Since they clearly don’t have the slightest idea what deconstruction is, it’s no surprise that, despite the title, Hopkinson and Moore don’t actually use it. Nor do they replace it with any other critical lens. They do occasionally express opinions — they dislike sexist rap videos, for example, they think that “black male-female relationships have become crippled.” (page 103) and they really liked the 1994 Black Male exhibit at the Whitney. But without any intellectual framework, each contention boils down to little more than arbitrary personal preference. For example, the clearest reason the authors can provide for liking the Whitney exhibit is that it was among the first shows to place film stills and news photographs on a museum wall. Whoo hoo. Even when Hopkinson tells the story of a family friend who was convicted, probably wrongly, of murder, she can’t get any moral traction. Instead, the narrative drifts off into the familiar evidentiary minutia of true-crime drama — efficient, entertaining, but not particularly passionate.
In the not too distant past, any book which treated black men as human could have claimed to have a righteous, even subversive, agenda. But that is no longer the case. American institutions — schools, housing, prisons — remain racist and discriminatory. Yet the rise of a fairly stable black middle-class has meant that African-Americans are, at one and the same time, an oppressed minority and just another demographic marketing niche. Race sells, at least to a limited audience. It’s a product as well as a problem.
Hopkinson and Moore probably wouldn’t explain the transformation of racial discourse in quite this way. But they do recognize it and are, in fact, as enthusiastic about it as they are about anything. Thus, they earnestly praise the “Million Man March” because it was a media circus rather than an actual political movement. The march, they say, “launched a new front in black politics in which battles are waged in the realm of perception.” [page 38] This is a comforting thought, surely; changing the world doesn’t require thought, or sacrifice, or discomfort. With apologies to the Beatles, all you need is a PR campaign.

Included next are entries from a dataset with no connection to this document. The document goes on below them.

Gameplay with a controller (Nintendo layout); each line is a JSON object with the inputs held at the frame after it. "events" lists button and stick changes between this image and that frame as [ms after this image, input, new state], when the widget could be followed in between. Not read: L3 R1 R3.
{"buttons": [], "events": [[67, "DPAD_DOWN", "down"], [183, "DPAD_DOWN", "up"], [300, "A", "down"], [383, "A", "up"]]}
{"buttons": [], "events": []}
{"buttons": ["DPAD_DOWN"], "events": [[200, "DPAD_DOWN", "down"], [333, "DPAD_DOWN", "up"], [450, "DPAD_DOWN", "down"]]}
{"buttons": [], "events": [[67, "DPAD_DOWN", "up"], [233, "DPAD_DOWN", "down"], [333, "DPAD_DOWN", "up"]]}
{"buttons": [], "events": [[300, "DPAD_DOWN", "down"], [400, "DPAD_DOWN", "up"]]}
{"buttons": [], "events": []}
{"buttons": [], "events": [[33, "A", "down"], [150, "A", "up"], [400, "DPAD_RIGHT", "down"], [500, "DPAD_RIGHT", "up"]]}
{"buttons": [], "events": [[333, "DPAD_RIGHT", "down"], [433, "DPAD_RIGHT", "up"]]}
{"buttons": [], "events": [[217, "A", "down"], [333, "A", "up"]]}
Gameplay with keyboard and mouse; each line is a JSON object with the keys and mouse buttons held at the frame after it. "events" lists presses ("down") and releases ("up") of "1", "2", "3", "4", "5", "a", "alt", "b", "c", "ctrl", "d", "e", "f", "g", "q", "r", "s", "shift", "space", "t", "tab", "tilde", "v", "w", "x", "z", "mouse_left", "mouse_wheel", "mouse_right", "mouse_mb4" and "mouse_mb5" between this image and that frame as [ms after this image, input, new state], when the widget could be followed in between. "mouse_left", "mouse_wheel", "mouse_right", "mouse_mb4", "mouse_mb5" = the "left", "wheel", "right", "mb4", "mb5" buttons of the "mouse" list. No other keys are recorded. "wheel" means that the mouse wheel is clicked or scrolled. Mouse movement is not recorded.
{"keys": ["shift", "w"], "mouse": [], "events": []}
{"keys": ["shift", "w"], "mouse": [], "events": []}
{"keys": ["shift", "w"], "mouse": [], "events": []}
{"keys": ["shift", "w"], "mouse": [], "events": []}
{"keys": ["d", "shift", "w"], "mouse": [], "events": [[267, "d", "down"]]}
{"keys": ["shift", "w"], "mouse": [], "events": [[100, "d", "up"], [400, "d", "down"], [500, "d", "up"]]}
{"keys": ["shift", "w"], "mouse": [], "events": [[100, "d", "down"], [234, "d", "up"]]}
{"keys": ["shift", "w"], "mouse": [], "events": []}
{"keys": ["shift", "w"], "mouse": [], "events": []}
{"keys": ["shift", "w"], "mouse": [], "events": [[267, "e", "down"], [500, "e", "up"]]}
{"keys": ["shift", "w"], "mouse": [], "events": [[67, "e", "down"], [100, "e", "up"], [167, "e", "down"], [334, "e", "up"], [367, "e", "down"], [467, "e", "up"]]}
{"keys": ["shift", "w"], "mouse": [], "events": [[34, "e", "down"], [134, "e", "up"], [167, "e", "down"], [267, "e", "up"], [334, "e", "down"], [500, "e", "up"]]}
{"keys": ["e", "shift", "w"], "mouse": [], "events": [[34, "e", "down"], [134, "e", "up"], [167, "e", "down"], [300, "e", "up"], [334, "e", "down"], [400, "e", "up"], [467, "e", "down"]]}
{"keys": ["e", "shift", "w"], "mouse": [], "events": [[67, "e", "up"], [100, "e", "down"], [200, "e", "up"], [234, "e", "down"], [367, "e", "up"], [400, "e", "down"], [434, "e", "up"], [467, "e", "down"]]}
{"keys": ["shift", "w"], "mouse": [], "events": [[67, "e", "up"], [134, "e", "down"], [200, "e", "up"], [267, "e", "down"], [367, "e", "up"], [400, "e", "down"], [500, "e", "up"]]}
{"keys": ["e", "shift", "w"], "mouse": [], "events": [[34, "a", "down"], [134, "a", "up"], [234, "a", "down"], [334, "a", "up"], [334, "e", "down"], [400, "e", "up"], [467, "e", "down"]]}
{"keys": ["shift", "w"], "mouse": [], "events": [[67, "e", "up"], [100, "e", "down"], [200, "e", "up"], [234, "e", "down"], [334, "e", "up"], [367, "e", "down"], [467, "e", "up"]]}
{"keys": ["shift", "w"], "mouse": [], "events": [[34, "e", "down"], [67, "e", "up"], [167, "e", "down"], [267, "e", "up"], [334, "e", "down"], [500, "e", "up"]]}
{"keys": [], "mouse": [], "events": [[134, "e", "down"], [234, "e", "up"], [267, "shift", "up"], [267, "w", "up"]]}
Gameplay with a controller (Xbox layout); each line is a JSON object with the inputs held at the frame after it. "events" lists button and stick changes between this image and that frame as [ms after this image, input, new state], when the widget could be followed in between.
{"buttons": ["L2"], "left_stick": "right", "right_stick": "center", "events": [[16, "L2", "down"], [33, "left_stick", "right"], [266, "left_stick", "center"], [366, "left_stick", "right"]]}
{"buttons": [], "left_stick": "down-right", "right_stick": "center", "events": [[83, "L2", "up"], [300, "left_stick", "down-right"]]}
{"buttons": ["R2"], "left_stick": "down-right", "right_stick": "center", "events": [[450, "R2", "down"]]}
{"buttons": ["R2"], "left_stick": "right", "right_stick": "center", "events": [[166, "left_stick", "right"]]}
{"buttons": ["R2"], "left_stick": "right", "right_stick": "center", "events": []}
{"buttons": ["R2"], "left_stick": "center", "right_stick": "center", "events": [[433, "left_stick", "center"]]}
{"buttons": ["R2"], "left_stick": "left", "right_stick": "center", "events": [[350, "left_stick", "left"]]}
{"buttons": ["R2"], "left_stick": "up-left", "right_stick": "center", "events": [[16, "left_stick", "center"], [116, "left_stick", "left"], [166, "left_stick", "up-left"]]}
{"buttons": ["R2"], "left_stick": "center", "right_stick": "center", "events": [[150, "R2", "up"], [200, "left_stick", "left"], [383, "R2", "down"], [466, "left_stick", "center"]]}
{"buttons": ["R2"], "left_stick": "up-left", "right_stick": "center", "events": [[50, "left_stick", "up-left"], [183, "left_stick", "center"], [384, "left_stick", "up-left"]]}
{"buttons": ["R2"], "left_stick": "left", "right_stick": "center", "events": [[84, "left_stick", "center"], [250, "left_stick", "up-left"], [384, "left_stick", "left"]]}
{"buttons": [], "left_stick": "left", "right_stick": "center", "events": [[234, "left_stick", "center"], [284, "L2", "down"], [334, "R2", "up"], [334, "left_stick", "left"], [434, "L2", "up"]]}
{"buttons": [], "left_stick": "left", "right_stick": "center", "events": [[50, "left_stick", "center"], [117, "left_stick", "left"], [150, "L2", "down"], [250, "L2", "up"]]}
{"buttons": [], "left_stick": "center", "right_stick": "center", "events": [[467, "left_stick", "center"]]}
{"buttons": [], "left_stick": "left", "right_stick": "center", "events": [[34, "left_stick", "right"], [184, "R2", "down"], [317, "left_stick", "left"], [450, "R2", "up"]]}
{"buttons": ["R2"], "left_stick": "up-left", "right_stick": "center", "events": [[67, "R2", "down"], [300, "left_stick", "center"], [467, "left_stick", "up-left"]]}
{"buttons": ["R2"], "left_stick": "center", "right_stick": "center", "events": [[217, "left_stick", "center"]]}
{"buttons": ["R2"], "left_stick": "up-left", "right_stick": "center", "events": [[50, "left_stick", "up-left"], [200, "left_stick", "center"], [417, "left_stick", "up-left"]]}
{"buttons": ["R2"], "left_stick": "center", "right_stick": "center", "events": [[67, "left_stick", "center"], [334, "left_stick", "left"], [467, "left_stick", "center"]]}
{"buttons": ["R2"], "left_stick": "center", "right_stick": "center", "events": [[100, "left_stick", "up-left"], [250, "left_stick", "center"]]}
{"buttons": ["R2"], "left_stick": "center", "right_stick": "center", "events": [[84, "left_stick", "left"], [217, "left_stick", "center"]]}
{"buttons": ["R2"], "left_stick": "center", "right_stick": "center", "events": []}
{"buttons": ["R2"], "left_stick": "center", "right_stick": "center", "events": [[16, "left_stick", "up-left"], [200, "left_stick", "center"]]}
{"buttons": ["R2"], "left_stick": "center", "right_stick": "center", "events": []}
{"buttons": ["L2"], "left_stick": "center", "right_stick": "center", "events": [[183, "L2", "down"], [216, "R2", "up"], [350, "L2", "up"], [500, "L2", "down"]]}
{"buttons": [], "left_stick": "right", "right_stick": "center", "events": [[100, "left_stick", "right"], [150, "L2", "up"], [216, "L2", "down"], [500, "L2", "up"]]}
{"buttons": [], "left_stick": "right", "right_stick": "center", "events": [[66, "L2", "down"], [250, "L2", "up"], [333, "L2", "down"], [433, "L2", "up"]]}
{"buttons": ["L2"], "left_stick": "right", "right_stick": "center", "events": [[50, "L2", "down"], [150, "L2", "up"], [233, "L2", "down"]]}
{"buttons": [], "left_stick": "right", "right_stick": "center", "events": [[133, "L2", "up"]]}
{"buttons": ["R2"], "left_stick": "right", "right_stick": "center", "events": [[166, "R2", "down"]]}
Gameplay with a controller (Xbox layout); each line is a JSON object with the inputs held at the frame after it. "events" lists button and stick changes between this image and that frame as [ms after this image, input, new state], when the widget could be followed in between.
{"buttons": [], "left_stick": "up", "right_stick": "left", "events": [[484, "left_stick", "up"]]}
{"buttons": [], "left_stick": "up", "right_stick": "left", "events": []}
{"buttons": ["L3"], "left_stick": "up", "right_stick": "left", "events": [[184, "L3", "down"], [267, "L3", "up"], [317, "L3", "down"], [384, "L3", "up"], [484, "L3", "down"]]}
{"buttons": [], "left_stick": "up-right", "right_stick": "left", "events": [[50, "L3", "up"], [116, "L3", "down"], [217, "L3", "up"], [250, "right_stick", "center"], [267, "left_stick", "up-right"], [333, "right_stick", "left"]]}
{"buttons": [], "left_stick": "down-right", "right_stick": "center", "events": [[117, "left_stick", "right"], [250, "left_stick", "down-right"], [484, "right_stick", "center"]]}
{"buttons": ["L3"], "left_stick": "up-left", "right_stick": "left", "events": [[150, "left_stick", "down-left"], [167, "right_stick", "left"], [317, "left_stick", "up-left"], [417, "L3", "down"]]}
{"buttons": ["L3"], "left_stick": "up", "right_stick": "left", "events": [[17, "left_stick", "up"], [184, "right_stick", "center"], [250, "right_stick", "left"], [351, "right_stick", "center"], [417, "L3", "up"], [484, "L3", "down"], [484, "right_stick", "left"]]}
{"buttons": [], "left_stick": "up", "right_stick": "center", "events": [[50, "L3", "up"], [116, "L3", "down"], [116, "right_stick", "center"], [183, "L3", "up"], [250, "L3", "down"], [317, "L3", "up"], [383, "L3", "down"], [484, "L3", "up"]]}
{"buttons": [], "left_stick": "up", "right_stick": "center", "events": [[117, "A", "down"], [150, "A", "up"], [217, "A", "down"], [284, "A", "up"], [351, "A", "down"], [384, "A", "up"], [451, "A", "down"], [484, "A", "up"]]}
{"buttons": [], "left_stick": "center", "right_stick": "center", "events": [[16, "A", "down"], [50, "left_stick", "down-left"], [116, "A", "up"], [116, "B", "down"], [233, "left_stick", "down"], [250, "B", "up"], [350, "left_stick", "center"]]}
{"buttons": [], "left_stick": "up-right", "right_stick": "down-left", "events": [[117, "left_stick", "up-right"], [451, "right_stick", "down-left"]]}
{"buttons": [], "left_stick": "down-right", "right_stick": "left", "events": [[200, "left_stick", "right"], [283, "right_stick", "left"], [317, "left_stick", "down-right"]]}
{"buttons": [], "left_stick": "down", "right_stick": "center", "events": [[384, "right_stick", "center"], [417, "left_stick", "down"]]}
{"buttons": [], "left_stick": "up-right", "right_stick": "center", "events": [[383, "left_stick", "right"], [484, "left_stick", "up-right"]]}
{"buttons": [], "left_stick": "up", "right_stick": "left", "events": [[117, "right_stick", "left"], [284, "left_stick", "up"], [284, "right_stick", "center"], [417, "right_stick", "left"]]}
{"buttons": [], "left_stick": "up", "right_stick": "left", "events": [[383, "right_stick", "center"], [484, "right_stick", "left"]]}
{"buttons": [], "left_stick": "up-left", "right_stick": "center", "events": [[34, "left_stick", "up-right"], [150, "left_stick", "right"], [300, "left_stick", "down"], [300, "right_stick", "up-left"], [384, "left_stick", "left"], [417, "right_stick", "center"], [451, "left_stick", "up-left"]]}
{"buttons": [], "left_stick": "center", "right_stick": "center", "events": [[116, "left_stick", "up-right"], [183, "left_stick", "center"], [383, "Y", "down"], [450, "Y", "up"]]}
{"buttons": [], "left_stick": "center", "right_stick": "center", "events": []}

Or a 200-page sound bite, as the case may be.
Perception and/or the media were important to the Civil Rights movement too, of course. King and his cohorts were brilliant at manipulating both black and white images, and then beaming them across the world via television. Civil Rights protestors weren’t focused on the images themselves, however, but on what they could get from them — on how they could leverage the perceptions they created into concrete political gains. This is very difficult to do, and especially in the north, it wasn’t always successful. Still, you can’t get anything if you aren’t willing to figure out what you want and develop some sort of strategy, however flawed, for getting there. Hopkinson and Moore seem to think that it they just say something, or anything, then they’re a force for good. Perhaps they’re preaching will entertain the choir. But it’s unlikely to do much more than that.